There were the balance of the cards to be written, gingerbread cookies to bake and ice, the rest of the outdoor lights to clip up (memo to self: swing by a stationer’s and get more binder clips) and a box that had been gathering Christmas presents all year to be got down from the attic and its contents wrapped.
So instead I took the evening off and, in addition to enjoying the music of Sax to the Max at the library, wallowed in the sheer pleasure of the glorious voices of Schola Cantorum.
Concerts such as those presented Monday night by the four brilliant young saxophonists from the Crestview High band and the 11 trained vocalists of Schola Cantorum (“school of singing”) are the perfect antidotes to the holiday hustle and bustle that make so many people grumpy this time of year.
Taking a breather from “obligations” to pause and reflect on the true meaning of Christmas is reinvigorating. It helps put into proper perspective the busy bother we think is important, but which usually never fails to overshadow the part of the Advent season that actually is important. An evening of uplifting music helps tremendously.
Schola director Dr. John Leatherwood led his chorus through a diverse program titled “The Very Best Time of Year” featuring a baker’s dozen of traditional, familiar and classic selections.
“We’ll sing some things you have heard before, and some things you may never have heard before and you’ll probably never hear again,” he promised at the start of the concert.
Standouts include the lilting “Gentle Mary” and the “Wexford Carol,” the latter featuring a beautiful solo by Sara Florence.
“She did that so well we’re going to let her sing a stanza in French by herself,” Leatherwood said as he introduced “Quelle est cette Odeur Agréable?” (Whence is that goodly fragrance flowing?), a French traditional carol.
I was pleased the group included “Rise Up, Shepherd, and Follow,” which I have enjoyed in previous Schola Cantorum Christmas concerts.
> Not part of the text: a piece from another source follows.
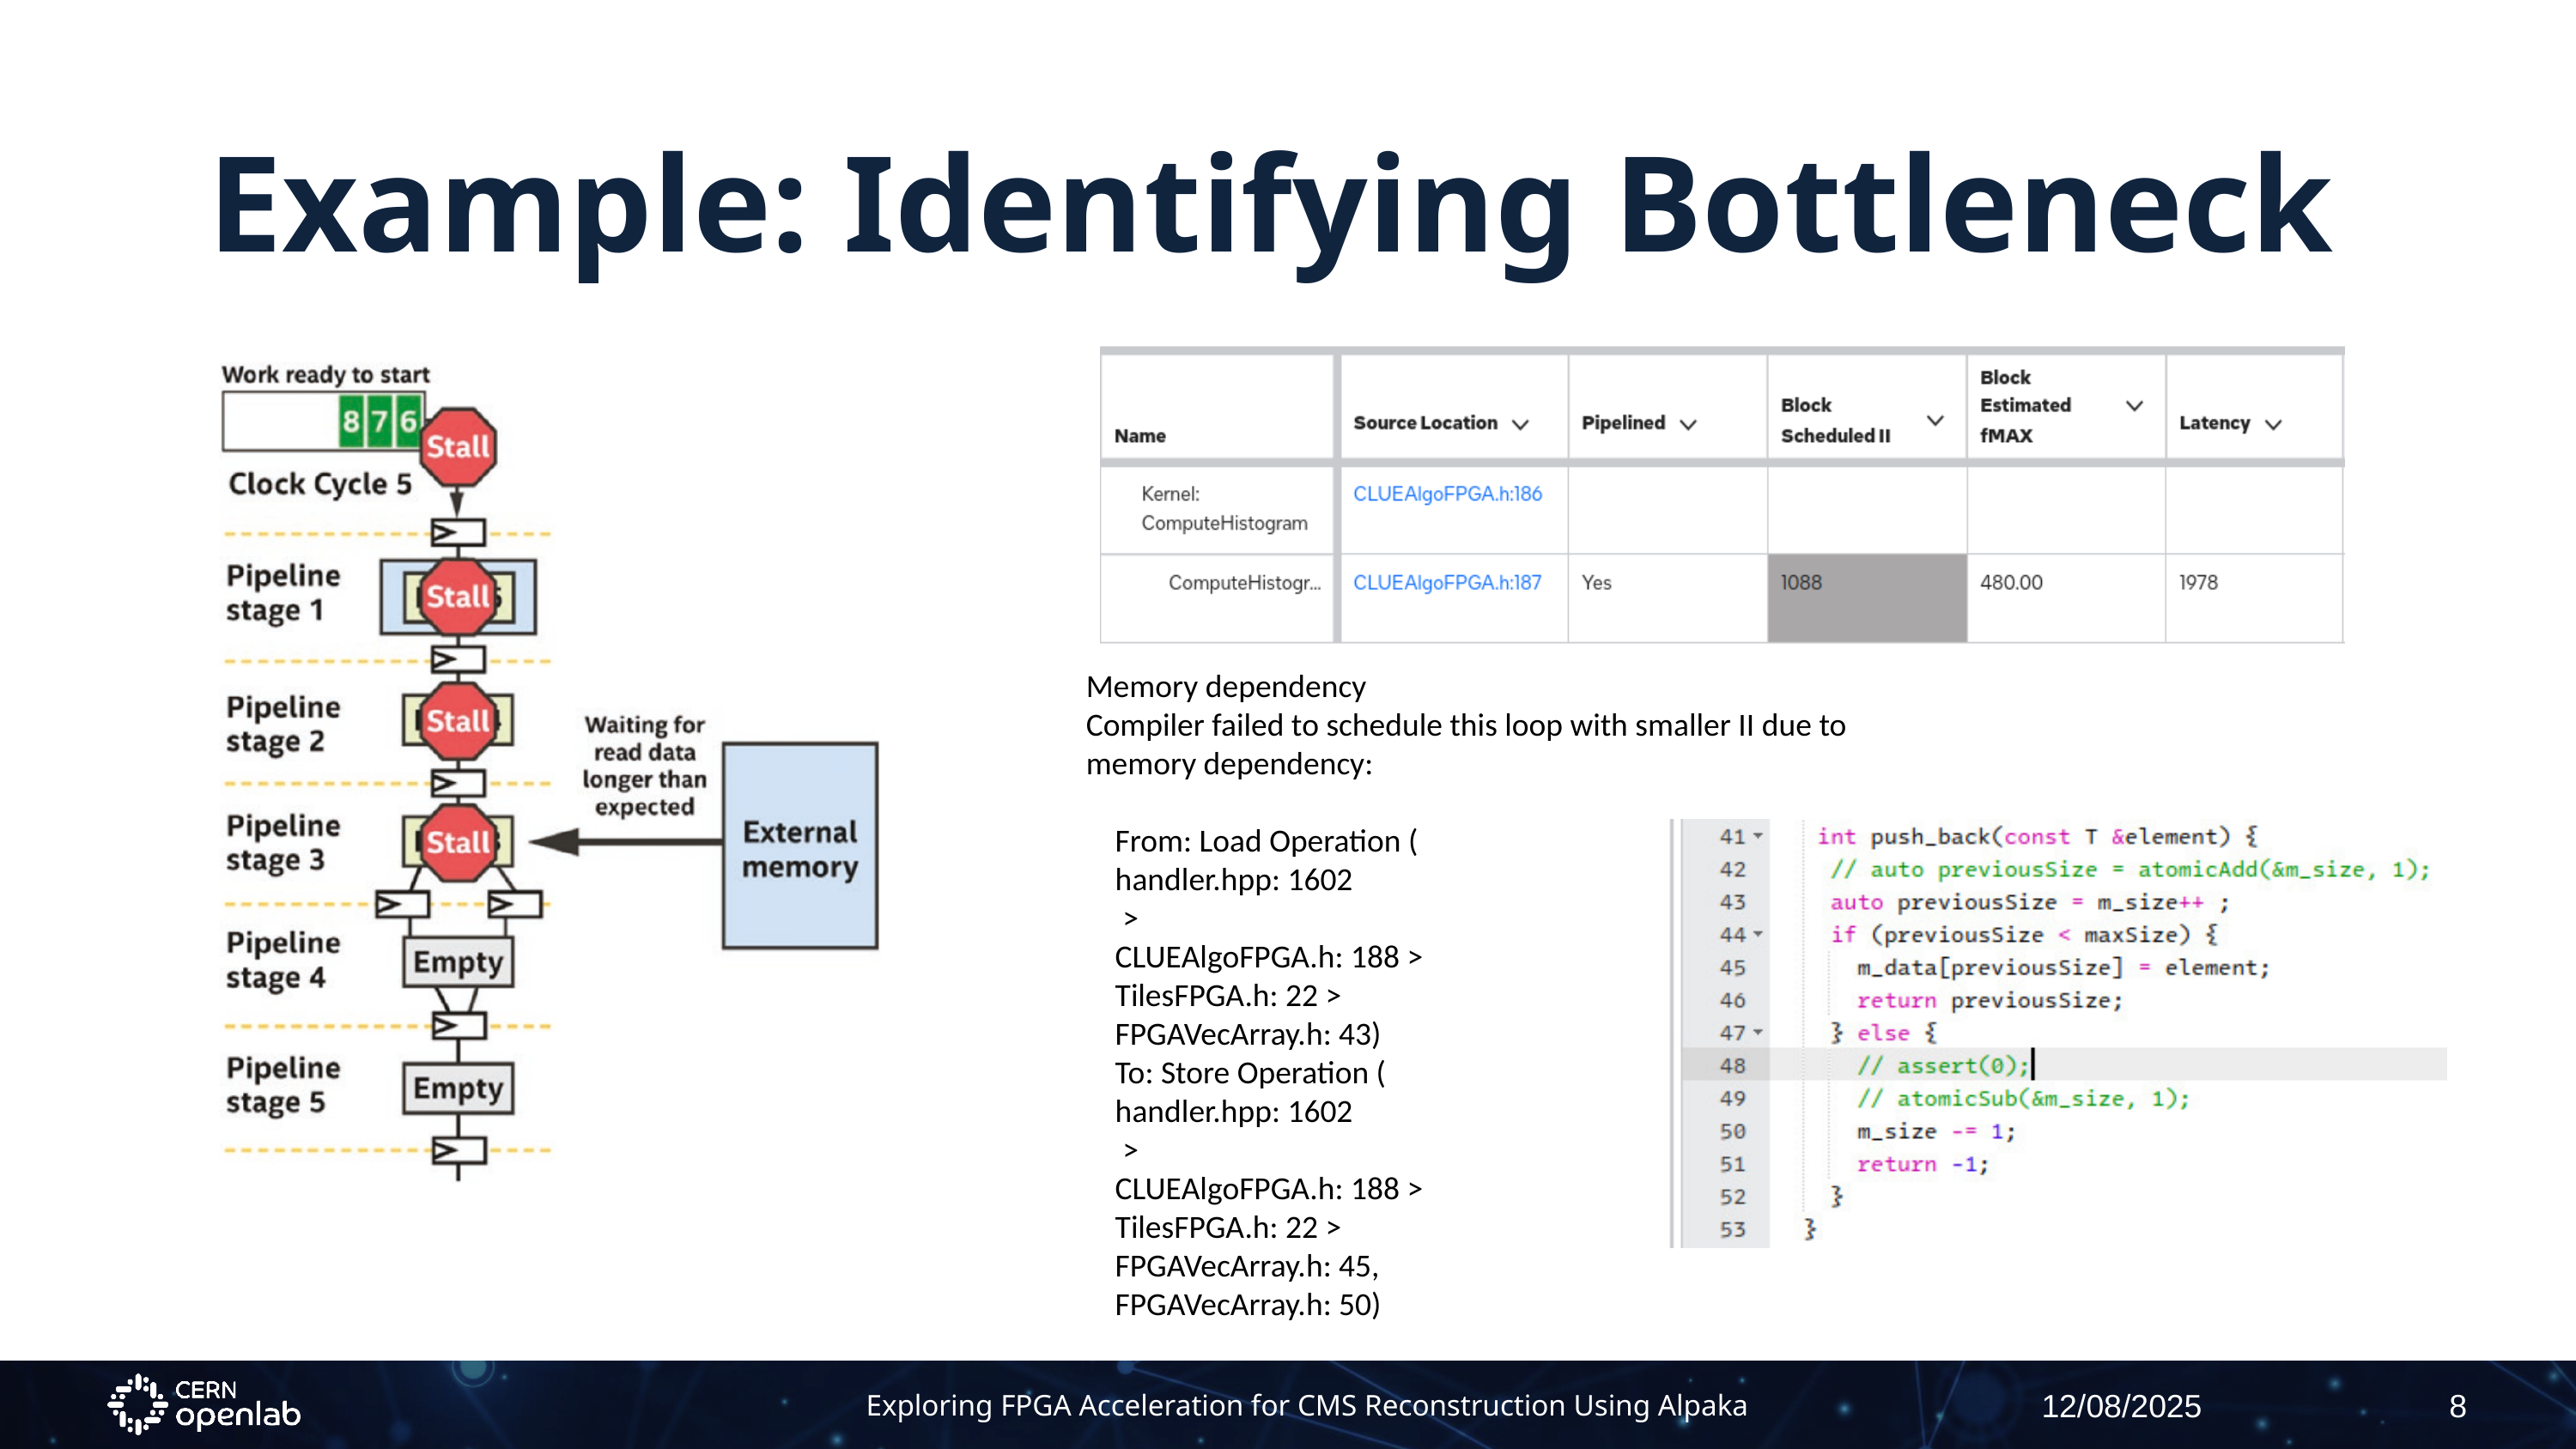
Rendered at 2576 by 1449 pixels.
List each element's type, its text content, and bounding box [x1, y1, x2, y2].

It’s always nice to hear the perky spiritual, which in this rendition featured the men getting in a little choral doo-wop.
Announcing, “Now we’ll go into the other kind of pieces — the recognizable ones,” Leatherwood led the group into the title song and the hysterically funny, “The Twelve Days After Christmas,” which begins by telling the listener that the singer and her lover had a fight. The days leading up to the twelfth day of Christmas generally involve cooking the birds and shipping back the maids a-milking, lords a-leaping, et. al., made famous in “The Twelve Days of Christmas.”
(It’s actually a bit erroneous, because “The Twelve Days of Christmas” is actually a count up to Twelfth Night, not a count down to Dec. 25.)
During its four-concert performance schedule, Schola Cantorum performed before one of the largest audiences I have seen turn out in Crestview. That’s a good sign. Seems more and more people realize the cards, cookies and gift wrapping can wait while we pause to refresh ourselves in the really important parts of the holiday.